Bachelet was passionate about the crisis–but I think she missed the mark a bit by focusing almost all her remarks on what countries needed to do…"every country will have to find its own capacity"…"if there is no political will in the country, there will be no success"…but she didn’t say one word fingering multi-national corporations and the financial manadarins who will completely ignore this report.

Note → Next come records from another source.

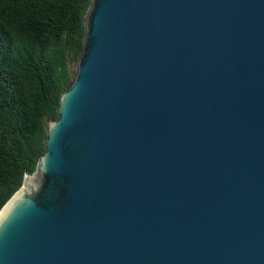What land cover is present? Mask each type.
<instances>
[{"label": "water", "instance_id": "1", "mask_svg": "<svg viewBox=\"0 0 264 264\" xmlns=\"http://www.w3.org/2000/svg\"><path fill=\"white\" fill-rule=\"evenodd\" d=\"M0 264H264V0H90Z\"/></svg>", "mask_w": 264, "mask_h": 264}, {"label": "trees", "instance_id": "2", "mask_svg": "<svg viewBox=\"0 0 264 264\" xmlns=\"http://www.w3.org/2000/svg\"><path fill=\"white\" fill-rule=\"evenodd\" d=\"M90 0H0V210L34 173L72 84Z\"/></svg>", "mask_w": 264, "mask_h": 264}, {"label": "rangeland", "instance_id": "3", "mask_svg": "<svg viewBox=\"0 0 264 264\" xmlns=\"http://www.w3.org/2000/svg\"><path fill=\"white\" fill-rule=\"evenodd\" d=\"M69 71H70V75H71V80L72 82L74 81L76 75H77V72H78V69H79V60L77 59H72V56L69 55Z\"/></svg>", "mask_w": 264, "mask_h": 264}]
</instances>
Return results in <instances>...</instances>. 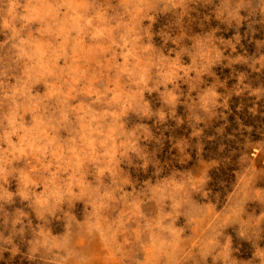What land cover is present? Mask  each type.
I'll use <instances>...</instances> for the list:
<instances>
[{
    "label": "rangeland",
    "instance_id": "1",
    "mask_svg": "<svg viewBox=\"0 0 264 264\" xmlns=\"http://www.w3.org/2000/svg\"><path fill=\"white\" fill-rule=\"evenodd\" d=\"M0 264H264V0H0Z\"/></svg>",
    "mask_w": 264,
    "mask_h": 264
}]
</instances>
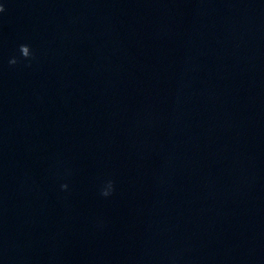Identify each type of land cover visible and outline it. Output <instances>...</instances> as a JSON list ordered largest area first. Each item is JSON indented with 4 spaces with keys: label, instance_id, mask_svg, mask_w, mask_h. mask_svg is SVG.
<instances>
[{
    "label": "clouds",
    "instance_id": "9594fccd",
    "mask_svg": "<svg viewBox=\"0 0 264 264\" xmlns=\"http://www.w3.org/2000/svg\"><path fill=\"white\" fill-rule=\"evenodd\" d=\"M4 11H5L4 5L0 4V13H3ZM19 51L21 53V56L24 59H29L32 56V52H31L29 46H27V45H21ZM17 63H18V60L16 58H12V59L9 60V64H11V65H15ZM62 187L66 189L67 185H62ZM111 187H112L111 182H109L108 189L104 190L102 192V195H104V196L110 195Z\"/></svg>",
    "mask_w": 264,
    "mask_h": 264
}]
</instances>
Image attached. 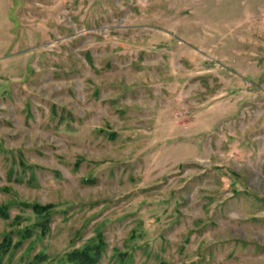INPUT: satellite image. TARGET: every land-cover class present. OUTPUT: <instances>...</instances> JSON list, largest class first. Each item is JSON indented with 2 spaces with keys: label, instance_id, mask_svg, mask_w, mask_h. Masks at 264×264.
<instances>
[{
  "label": "rangeland",
  "instance_id": "obj_1",
  "mask_svg": "<svg viewBox=\"0 0 264 264\" xmlns=\"http://www.w3.org/2000/svg\"><path fill=\"white\" fill-rule=\"evenodd\" d=\"M0 264H264V0H0Z\"/></svg>",
  "mask_w": 264,
  "mask_h": 264
},
{
  "label": "trees",
  "instance_id": "obj_2",
  "mask_svg": "<svg viewBox=\"0 0 264 264\" xmlns=\"http://www.w3.org/2000/svg\"><path fill=\"white\" fill-rule=\"evenodd\" d=\"M49 207V206H48ZM34 209L37 211L39 209L45 210L47 209V206H39V205H34Z\"/></svg>",
  "mask_w": 264,
  "mask_h": 264
}]
</instances>
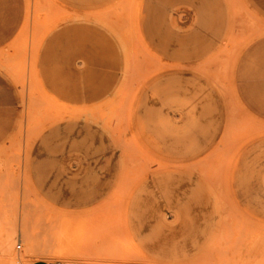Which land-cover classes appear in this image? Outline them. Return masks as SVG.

I’m not suggesting she doesn’t understand who is screwing the people–but it is entirely unwise to put the fixing of this mess on the backs of national governments when most of them are being forced by the bond market and central bankers and a whole host of the elite (either the actual wealthy or their errand boys) into imposing austerity on the people. The report is an indictment on the system–but it, too, says too little about the role played by "free market" robbers.
It was Somavia who had it right. He said, "we can’t get out of the crisis by following the same policies that created the crisis". And, then, he ticked off all the failures of the globalization model: inefficient, socially unfair, environmentally damaging and high levels of growth without jobs.
Interestingly, Somavia told the audience that, upon his arrival in New York, he went down to Occupy Wall Street to–and, here, he made a gesture of rubbing his fingers together–to FEEL what people were saying. He, and Bachelet, made other references to the rumbling cascading throughout the globe in opposition to the robbery of the wealth of the planet by the few.
The absurdity of the push for austerity–of the actual existence of the idiotic SuperCommittee or the obsession over the non-existent debt and deficit "crisis"–is fully explained by this:
1.4 BILLION PEOPLE IN THE WORLD MAKE $1.25 A DAY.